If you are renewing a lease right now in Contra Costa or Alameda County, expect to see at least four of these seven clauses. If you are signing a new lease, expect all seven.

What 'containment' actually means

A proper containment device is a UL-listed grease box installed under or around the fan, sized to the fan's CFM rating, with absorbent media inside that captures liquid grease before it reaches the roof membrane. The media is replaced at every cleaning and disposed of as grease waste, not as ordinary trash.

A pizza pan, a roll of paper towels, an old fryer basket, or a kitty-litter box duct-taped to the curb is not containment. We have removed all four of those from Bay Area rooftops in the last 12 months. None of them satisfy lease language and none of them satisfy NFPA 96.

The three real containment options

  • Drop-in absorbent box under a hinged fan — most common retrofit, $250–$600 installed
  • Surround-style stainless containment that catches drips from the fan curb — better for high-volume fryer or charbroiler fans, $600–$1,200
  • Grease-diverter system that pipes captured grease to a roof-edge collection container — for very high-volume operations or sensitive roof systems, $1,500+

All three need media replacement on the same cadence as your hood cleaning. The box does not work if no one is changing the pad.

Getting compliant before the inspection

If you are signing a new lease or renewing an old one, get the containment installed and photographed before the landlord's walk-through.
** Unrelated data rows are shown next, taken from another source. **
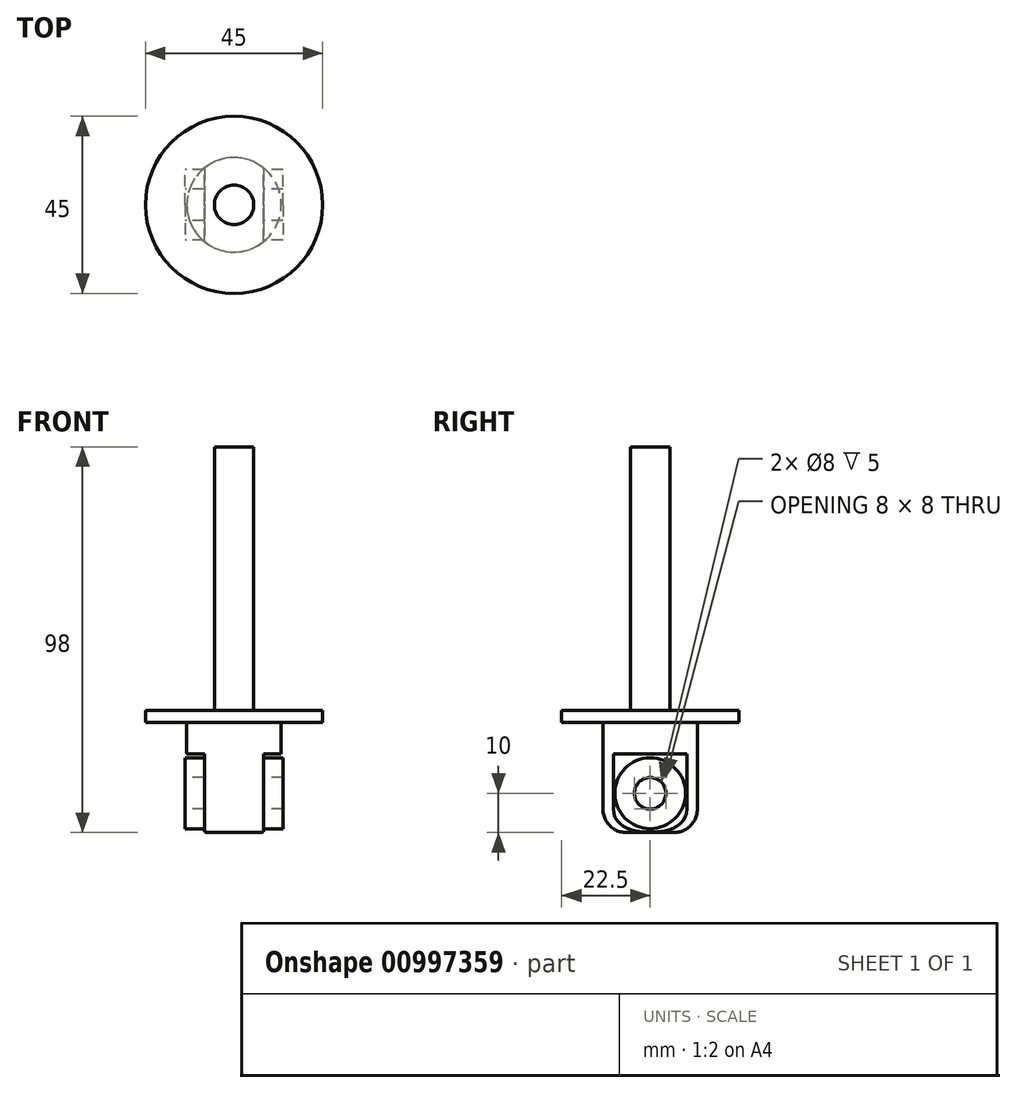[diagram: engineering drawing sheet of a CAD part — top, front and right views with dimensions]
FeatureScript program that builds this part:
annotation { "Feature Type Name" : "Feature", "Feature Type Description" : "" }
export const myFeature = defineFeature(function(context is Context, id is Id, definition is map)
    precondition{}
    {
        {
            var Q0;
            Q0=qCreatedBy(makeId("Top.planeOp"),FACE);
            var sketch = newSketch(context, id + "F0", { "sketchPlane" : qUnion([Q0])});
            skCircle(sketch, "E0", {"center": v(0, 0) * mm, "radius": 22.5 * mm});
            skSolve(sketch);
        }
        {
            var Q0;
            Q0 = qSketchRegion(id + "F0", true);
            extrude(context, id + "F1", {"entities" : qUnion([Q0]), "depth" : 3 * mm, "offsetDistance" : 25 * mm});
        }
        {
            var Q0;
            Q0=qCreatedBy(makeId("Top.planeOp"),FACE);
            var sketch = newSketch(context, id + "F2", { "sketchPlane" : qUnion([Q0])});
            skCircle(sketch, "E1", {"center": v(0, 0) * mm, "radius": 5 * mm});
            skSolve(sketch);
        }
        {
            var Q0;
            Q0 = qSketchRegion(id + "F2", true);
            extrude(context, id + "F3", {"entities" : qUnion([Q0]), "operationType" : NewBodyOperationType.ADD, "depth" : 70 * mm, "offsetDistance" : 25 * mm});
        }
        {
            var Q0;
            Q0=makeQuery(id+"F1.opExtrude","CAP_FACE",FACE,{"disambiguationData":[OSD([sQuery(id+"F0.wireOp",EDGE,"E0")])],"isStart":true});
            var sketch = newSketch(context, id + "F4", { "sketchPlane" : qUnion([Q0])});
            skCircle(sketch, "E2", {"center": v(0, 0) * mm, "radius": 12 * mm});
            skSolve(sketch);
        }
        {
            var Q0;
            Q0 = qSketchRegion(id + "F4", true);
            extrude(context, id + "F5", {"entities" : qUnion([Q0]), "operationType" : NewBodyOperationType.ADD, "depth" : 28 * mm, "offsetDistance" : 25 * mm});
        }
        {
            var Q0;
            Q0=makeQuery(id+"F5.opExtrude","CAP_EDGE",EDGE,{"disambiguationData":[OSD([sQuery(id+"F4.wireOp",EDGE,"E2")])],"isStart":false});
            fillet(context, id + "F6", {"entities" : qUnion([Q0]), "radius" : 6 * mm, "tangentPropagation" : true, "allowEdgeOverflow" : false});
        }
        {
            var Q0;
            Q0=qCreatedBy(makeId("Front.planeOp"),FACE);
            var sketch = newSketch(context, id + "F7", { "sketchPlane" : qUnion([Q0])});
            skLineSegment(sketch, "E3.bottom", {"start": v(7.5, -8) * mm, "end": v(27.07, -8) * mm});
            skLineSegment(sketch, "E3.top", {"start": v(7.5, -28) * mm, "end": v(27.07, -28) * mm});
            skLineSegment(sketch, "E3.left", {"start": v(7.5, -8) * mm, "end": v(7.5, -28) * mm});
            skLineSegment(sketch, "E3.right", {"start": v(27.07, -8) * mm, "end": v(27.07, -28) * mm});
            skLineSegment(sketch, "E4.MirrorCS", {"start": v(-27.07, -8) * mm, "end": v(-27.07, -28) * mm});
            skLineSegment(sketch, "E5.MirrorCS", {"start": v(-7.5, -8) * mm, "end": v(-7.5, -28) * mm});
            skLineSegment(sketch, "E6.MirrorCS", {"start": v(-7.5, -8) * mm, "end": v(-27.07, -8) * mm});
            skLineSegment(sketch, "E7.MirrorCS", {"start": v(-7.5, -28) * mm, "end": v(-27.07, -28) * mm});
            skSolve(sketch);
        }
        {
            var Q0;
            Q0=makeQuery(id+"F7.imprint","IMPRINT",FACE,{"disambiguationData":[TD([[makeQuery(id+"F7.imprint","IMPRINT",EDGE,{"derivedFrom":sQuery(id+"F7.wireOp",EDGE,"E3.bottom")}),-1.0]])]});
            var Q1;
            Q1=makeQuery(id+"F7.imprint","IMPRINT",FACE,{"disambiguationData":[TD([[makeQuery(id+"F7.imprint","IMPRINT",EDGE,{"derivedFrom":sQuery(id+"F7.wireOp",EDGE,"E4.MirrorCS")}),1.0]])]});
            extrude(context, id + "F8", {"entities" : qUnion([Q0, Q1]), "operationType" : NewBodyOperationType.REMOVE, "endBound" : BoundingType.SYMMETRIC, "oppositeDirection" : true, "depth" : 25 * mm, "offsetDistance" : 25 * mm});
        }
        {
            var Q0;
            Q0=qCreatedBy(makeId("Right.planeOp"),FACE);
            var sketch = newSketch(context, id + "F9", { "sketchPlane" : qUnion([Q0])});
            skCircle(sketch, "E8", {"center": v(0, -18) * mm, "radius": 4 * mm});
            skCircle(sketch, "E9", {"center": v(0, -18) * mm, "radius": 9 * mm});
            skSolve(sketch);
        }
        {
            var Q0;
            Q0 = qSketchRegion(id + "F9", true);
            extrude(context, id + "F10", {"entities" : qUnion([Q0]), "operationType" : NewBodyOperationType.ADD, "endBound" : BoundingType.SYMMETRIC, "depth" : 25 * mm, "offsetDistance" : 25 * mm});
        }
    });
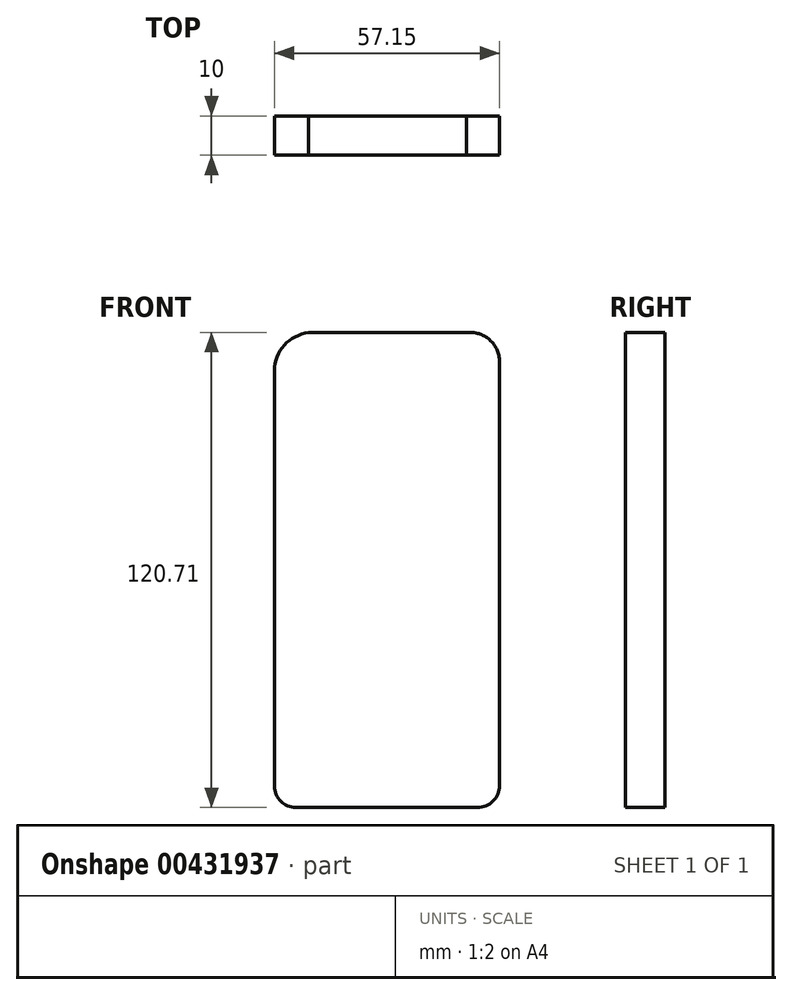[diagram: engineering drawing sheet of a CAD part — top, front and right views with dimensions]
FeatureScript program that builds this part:
annotation { "Feature Type Name" : "Feature", "Feature Type Description" : "" }
export const myFeature = defineFeature(function(context is Context, id is Id, definition is map)
    precondition{}
    {
        {
            var Q0;
            Q0=qCreatedBy(makeId("Front.planeOp"),FACE);
            var sketch = newSketch(context, id + "F0", { "sketchPlane" : qUnion([Q0])});
            skLineSegment(sketch, "E0", {"start": v(-45.59, 90.62) * mm, "end": v(-45.59, -14.92) * mm});
            skLineSegment(sketch, "E1", {"start": v(11.56, 92.92) * mm, "end": v(11.56, -14.72) * mm});
            skArc(sketch, "E2", {"start": v(-45.59, 90.62) * mm, "mid": v(-43.1, 97.12) * mm, "end": v(-36.92, 100.31) * mm});
            skArc(sketch, "E3", {"start": v(11.56, 92.92) * mm, "mid": v(9.03, 98.52) * mm, "end": v(3.15, 100.31) * mm});
            skArc(sketch, "E4", {"start": v(-45.59, -14.92) * mm, "mid": v(-44, -18.75) * mm, "end": v(-40.17, -20.34) * mm});
            skArc(sketch, "E5", {"start": v(11.56, -14.72) * mm, "mid": v(9.92, -18.7) * mm, "end": v(5.95, -20.34) * mm});
            skLineSegment(sketch, "E6", {"start": v(-40.17, -20.34) * mm, "end": v(5.95, -20.34) * mm});
            skLineSegment(sketch, "E7", {"start": v(-36.92, 100.31) * mm, "end": v(3.15, 100.31) * mm});
            skSolve(sketch);
        }
        {
            var Q0;
            Q0=makeQuery(id+"F0.imprint","IMPRINT",FACE,{"disambiguationData":[TD([[makeQuery(id+"F0.imprint","IMPRINT",EDGE,{"derivedFrom":sQuery(id+"F0.wireOp",EDGE,"E0")}),1.0]])]});
            extrude(context, id + "F1", {"entities" : qUnion([Q0]), "depth" : 10 * mm});
        }
    });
It is one of the few compliance items that takes under an hour and costs less than a single rooftop repair callout.

If you already have containment but you are not sure it is documented, ask your cleaning vendor to add a containment-condition photo and a media-replacement note to every report going forward. Send the landlord a copy of the next report unprompted — it puts you in front of any future dispute.

Who pays when there is already damage

If the roof is already grease-stained when you take the space, get it in writing — photographed, dated, and attached to the lease as an exhibit. Without that exhibit, the default assumption in most California commercial leases is that any grease damage discovered during your tenancy is yours, regardless of when it actually occurred.

A 15-minute roof walk with the landlord on day one of the lease has saved Bay Area operators six-figure repair bills more than once.